TransformerSpec

class ctranslate2.specs.TransformerSpec

Describes a Transformer model.

The specification is invariant to hidden dimensions but requires to explicitly set the number of layers and attention heads.

Inherits from: ctranslate2.specs.SequenceToSequenceModelSpec

Attributes:

Methods:

__init__(encoder: TransformerEncoderSpec, decoder: TransformerDecoderSpec)

Initializes a Transformer model specification.

Parameters
  • encoder – The encoder specification.

  • decoder – The decoder specification.

classmethod from_config(num_layers: Union[int, Tuple[int, int]], num_heads: int, with_relative_position: bool = False, pre_norm: bool = True, no_final_norm: bool = False, activation: Activation = Activation.RELU, alignment_layer: int = - 1, alignment_heads: int = 1, num_source_embeddings: int = 1, embeddings_merge: EmbeddingsMerge = EmbeddingsMerge.CONCAT, layernorm_embedding: bool = False, relative_attention_bias: bool = False, ffn_glu: bool = False, rms_norm: bool = False, multi_query_attention: bool = False)

Creates a Transformer model specification.

Parameters
  • num_layers – Number of encoder and decoder layers, or a 2-tuple if the number is different.

  • num_heads – Number of attention heads.

  • with_relative_position – Use relative position representations in the self-attention layers as described in https://arxiv.org/abs/1803.02155.

  • pre_norm – Enable the pre-norm Transformer architecture.

  • no_final_norm – Disable the final layer norm in the pre-norm architecture.

  • activation – Activation to apply in the feed-forward network.

  • alignment_layer – Layer index selected for alignment.

  • alignment_heads – Number of attention heads selected for alignment.

  • num_source_embeddings – Number of source embeddings.

  • embeddings_merge – When num_source_embeddings > 1, specify how the embeddings are merged.

  • layernorm_embedding – Apply layer normalization after the embedding layer.

  • relative_attention_bias – Use relative attention bias in the self-attention layers as described in the T5 paper https://arxiv.org/abs/1910.10683.

  • ffn_glu – Use gated linear units in the FFN layer as described in https://arxiv.org/abs/2002.05202.

  • rms_norm – Use the root mean square layer normalization.

  • multi_query_attention – Use multi-query attention.

get_default_config()

Returns the default configuration used by this model.

get_source_vocabulary_size()

Returns the source vocabulary size expected by the model.

get_target_vocabulary_size()

Returns the target vocabulary size expected by the model.

optimize(quantization: Optional[str] = None) None

Recursively applies some optimizations to this layer:

  • Alias variables with the same shape and value.

  • Quantize weights.

Parameters

quantization – Weight quantization scheme (possible values are: int8, int8_float32, int8_float16, int8_bfloat16, int16, float16, bfloat16, float32).
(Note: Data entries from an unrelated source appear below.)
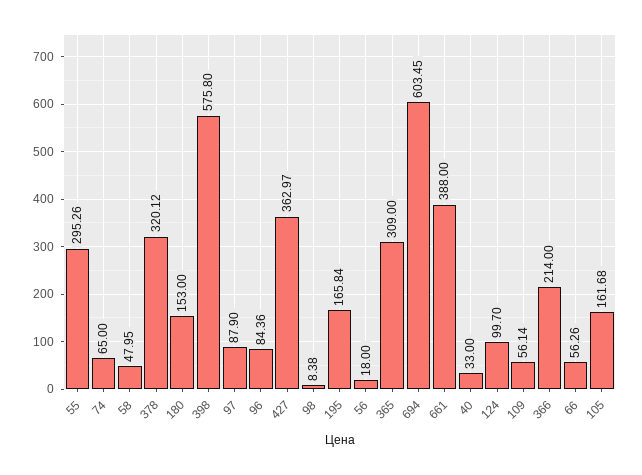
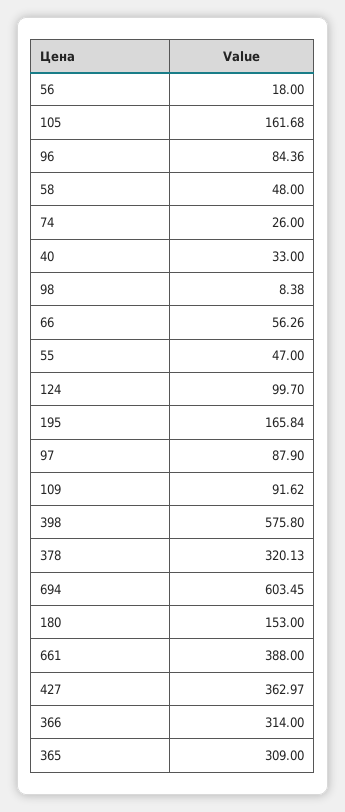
  {
-   "55": 295.26,
+   "55": 47,
-   "74": 65,
+   "74": 26,
-   "58": 47.95,
+   "58": 48,
-   "378": 320.12,
+   "378": 320.13,
    "180": 153,
    "398": 575.8,
    "97": 87.9,
    "96": 84.36,
    "427": 362.97,
    "98": 8.38,
    "195": 165.84,
    "56": 18,
    "365": 309,
    "694": 603.45,
    "661": 388,
    "40": 33,
    "124": 99.7,
-   "109": 56.14,
+   "109": 91.62,
-   "366": 214,
+   "366": 314,
    "66": 56.26,
    "105": 161.68
  }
register_file(path: str, filename: Optional[str] = None) None

Registers a file to be saved in the model directory.

register_source_vocabulary(tokens: List[str]) None

Registers a source vocabulary of tokens.

Parameters

tokens – List of source tokens.

register_target_vocabulary(tokens: List[str]) None

Registers a target vocabulary of tokens.

Parameters

tokens – List of target tokens.

register_vocabulary_mapping(path: str) None

Registers a vocabulary mapping file.

Parameters

path – Path to the vocabulary mapping file.

save(output_dir: str) None

Saves this model on disk.

Parameters

output_dir – Output directory where the model is saved.

validate() None

Verify that the required weights are set.

Raises

ValueError – If a required weight is not set in the specification.
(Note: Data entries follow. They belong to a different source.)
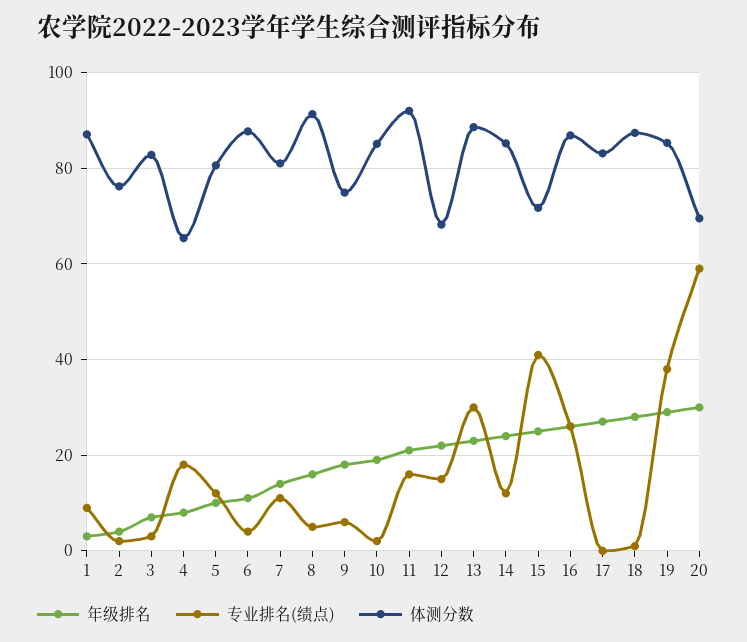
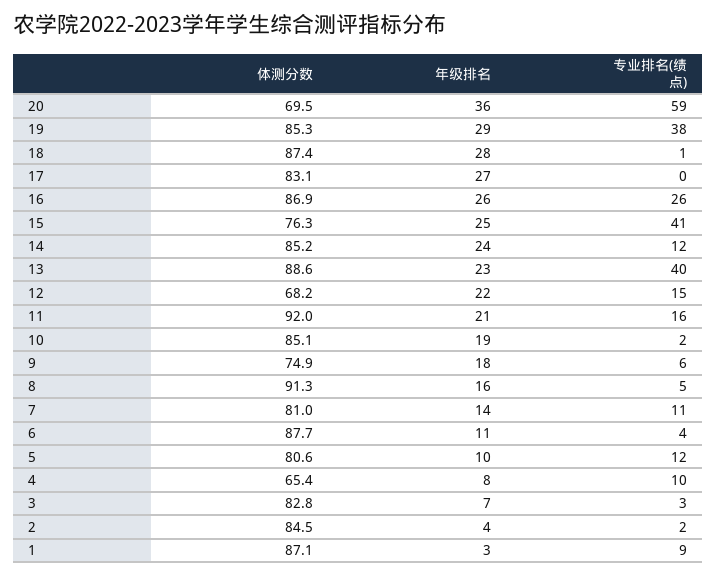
  {
    "年级排名": {
      "1": 3,
      "2": 4,
      "3": 7,
      "4": 8,
      "5": 10,
      "6": 11,
      "7": 14,
      "8": 16,
      "9": 18,
      "10": 19,
      "11": 21,
      "12": 22,
      "13": 23,
      "14": 24,
      "15": 25,
      "16": 26,
      "17": 27,
      "18": 28,
      "19": 29,
-     "20": 30
+     "20": 36
    },
    "专业排名(绩点)": {
      "1": 9,
      "2": 2,
      "3": 3,
-     "4": 18,
+     "4": 10,
      "5": 12,
      "6": 4,
      "7": 11,
      "8": 5,
      "9": 6,
      "10": 2,
      "11": 16,
      "12": 15,
-     "13": 30,
+     "13": 40,
      "14": 12,
      "15": 41,
      "16": 26,
      "17": 0,
      "18": 1,
      "19": 38,
      "20": 59
    },
    "体测分数": {
      "1": 87.1,
-     "2": 76,
+     "2": 84.5,
      "3": 82.8,
      "4": 65.4,
      "5": 80.6,
      "6": 87.7,
      "7": 81,
      "8": 91.3,
      "9": 74.9,
      "10": 85.1,
      "11": 92,
      "12": 68.2,
      "13": 88.6,
      "14": 85.2,
-     "15": 72,
+     "15": 76.3,
      "16": 86.9,
      "17": 83.1,
      "18": 87.4,
      "19": 85.3,
      "20": 69.5
    }
  }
variables(prefix: str = '', ordered: bool = False) Dict[str, ndarray]

Recursively returns the weights from this layer and its children.

Parameters
  • prefix – Prefix to prepend to all variable names.

  • ordered – If set, an ordered list is returned instead.

Returns

Dictionary mapping variables name to value.

property config

The model configuration.

property name

The name of the model specification.

property revision

The model specification revision.

This value is incremented each time the weights layout of the model is changed (e.g. a weight is renamed).